2. Improve oversight and combat corruption by:
a) training and deploying more supervising officers;
b) working with CICIG and the U.S. embassy to institutionalise periodic background checks, especially for officials and investigators;
c) reviewing disciplinary procedures to assure they are transparent and fair to both the public and the police;
d) furnishing the police academy with resources and top instructors;
e) providing ongoing capacity building and specialised training that matches institutional needs;
f) reviewing pay scales and benefits to provide adequate incentives and rewards;
g) renovating or building police stations and living facilities that meet minimum standards; and
h) allowing the PNC to administer the budget assigned to it by Congress and preventing the transfer of funds designated for law enforcement to other programs.
3. Define the role of the armed forces as primarily to protect the borders and only secondarily to provide temporary emergency support to law enforcement under strict and effective civilian surveillance; and avoid overreliance on the military by:
a) phasing out joint police/military task forces and assigning their crime-fighting responsibilities to specially trained and vetted police units; and
b) strengthening police in border regions and rural areas and training them to cope with both criminal violence and social unrest, so that the temporary deployment of the army under state of siege declarations is no longer demanded or necessary.
To the Congress:
4. Pass a statutory police law that includes clear rules for recruitment and merit-based promotions.

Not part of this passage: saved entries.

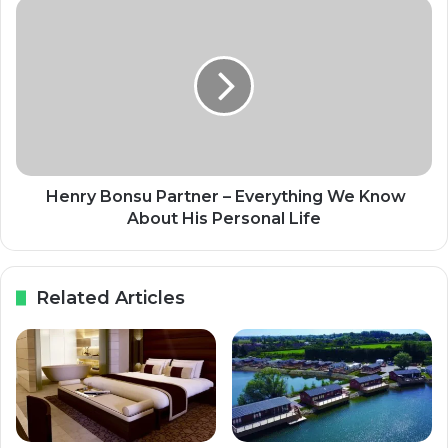
Henry Bonsu Partner – Everything We Know
About His Personal Life
Related Articles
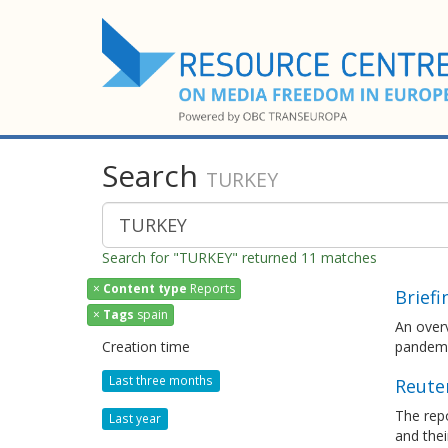
Search
TURKEY
Search for "TURKEY" returned 11 matches
×
Content type
Reports
Brief
×
Tags
spain
An over
Creation time
pandemic
Last three months
Reuter
The repo
Last year
and thei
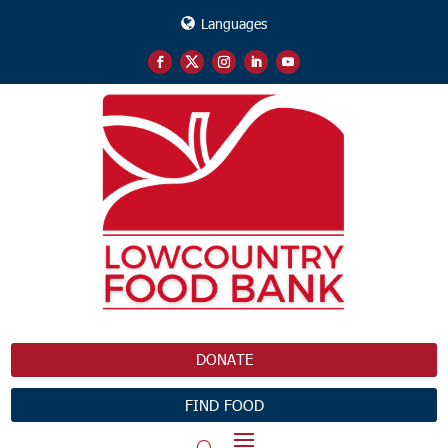
Languages
DONATE
FIND FOOD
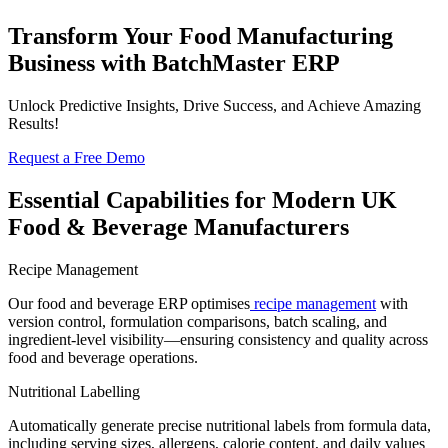
Transform Your Food Manufacturing
Business with
BatchMaster ERP
Unlock Predictive Insights, Drive Success, and Achieve Amazing
Results!
Request a Free Demo
Essential Capabilities for Modern
UK
Food & Beverage
Manufacturers
Recipe Management
Our
food and beverage ERP
optimises
recipe management
with
version control, formulation comparisons, batch scaling, and
ingredient-level visibility—ensuring consistency and quality across
food and beverage operations.
Nutritional Labelling
Automatically generate precise nutritional labels from formula data,
including serving sizes, allergens, calorie content, and daily values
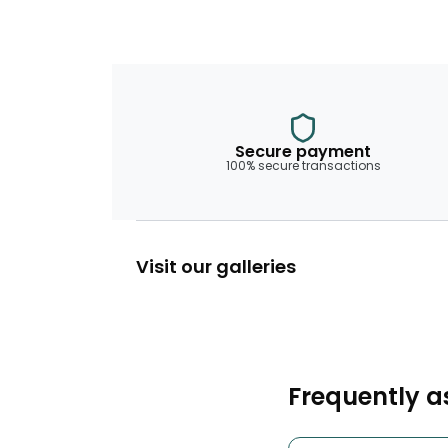
Secure payment
100% secure transactions
Visit our galleries
Frequently a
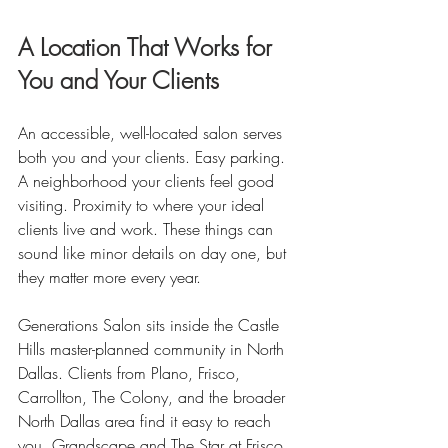
A Location That Works for 
You and Your Clients
An accessible, well-located salon serves 
both you and your clients. Easy parking. 
A neighborhood your clients feel good 
visiting. Proximity to where your ideal 
clients live and work. These things can 
sound like minor details on day one, but 
they matter more every year.
Generations Salon sits inside the Castle 
Hills master-planned community in North 
Dallas. Clients from Plano, Frisco, 
Carrollton, The Colony, and the broader 
North Dallas area find it easy to reach 
you. Grandscape and The Star at Frisco 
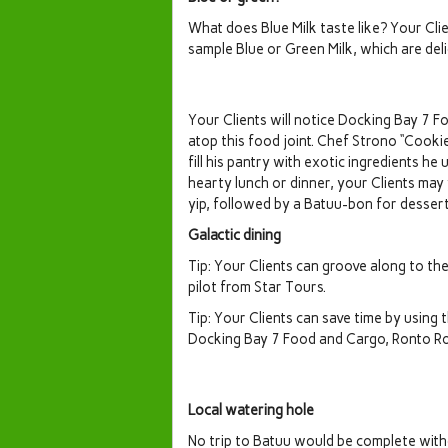
What does Blue Milk taste like? Your Cli
sample Blue or Green Milk, which are deli
Your Clients will notice Docking Bay 7 Fo
atop this food joint. Chef Strono “Cook
fill his pantry with exotic ingredients h
hearty lunch or dinner, your Clients may
yip, followed by a Batuu-bon for dessert
Galactic dining
Tip: Your Clients can groove along to th
pilot from Star Tours.
Tip: Your Clients can save time by using 
Docking Bay 7 Food and Cargo, Ronto Roa
Local watering hole
No trip to Batuu would be complete with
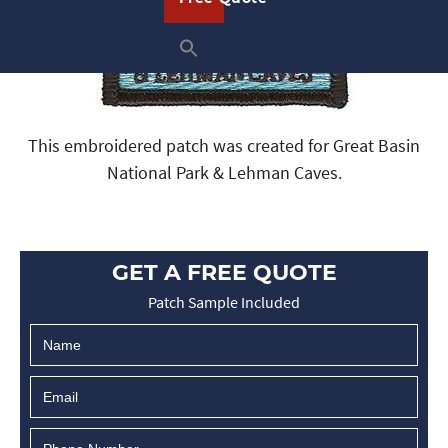
This embroidered patch was created for Great Basin
National Park & Lehman Caves.
GET A FREE QUOTE
Patch Sample Included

5. Consider constitutional and legal reforms establishing that the police, not the military, are responsible for citizen security and placing strict limitations on the use of the military in emergency situations.
6. Continue to pursue and monitor fiscal reform, including strong measures against tax evasion, to assure that the government has the resources necessary to strengthen civilian law enforcement.
7. Approve legislation – such as the pending illicit enrichment law – to give prosecutors the tools they need to prosecute corrupt public officials.
8. Work with the government to give police financial and technological aid within a strategy for long-term, sustainable reform.
9. Avoid duplication of efforts and prioritise projects to:
a) perfect and replicate ongoing programs that are proven to be effective;
b) strengthen the police academy and proposed officers school;
c) create transparent mechanisms for monitoring and evaluating projects; and
d) assure that implementing institutions are held accountable for results.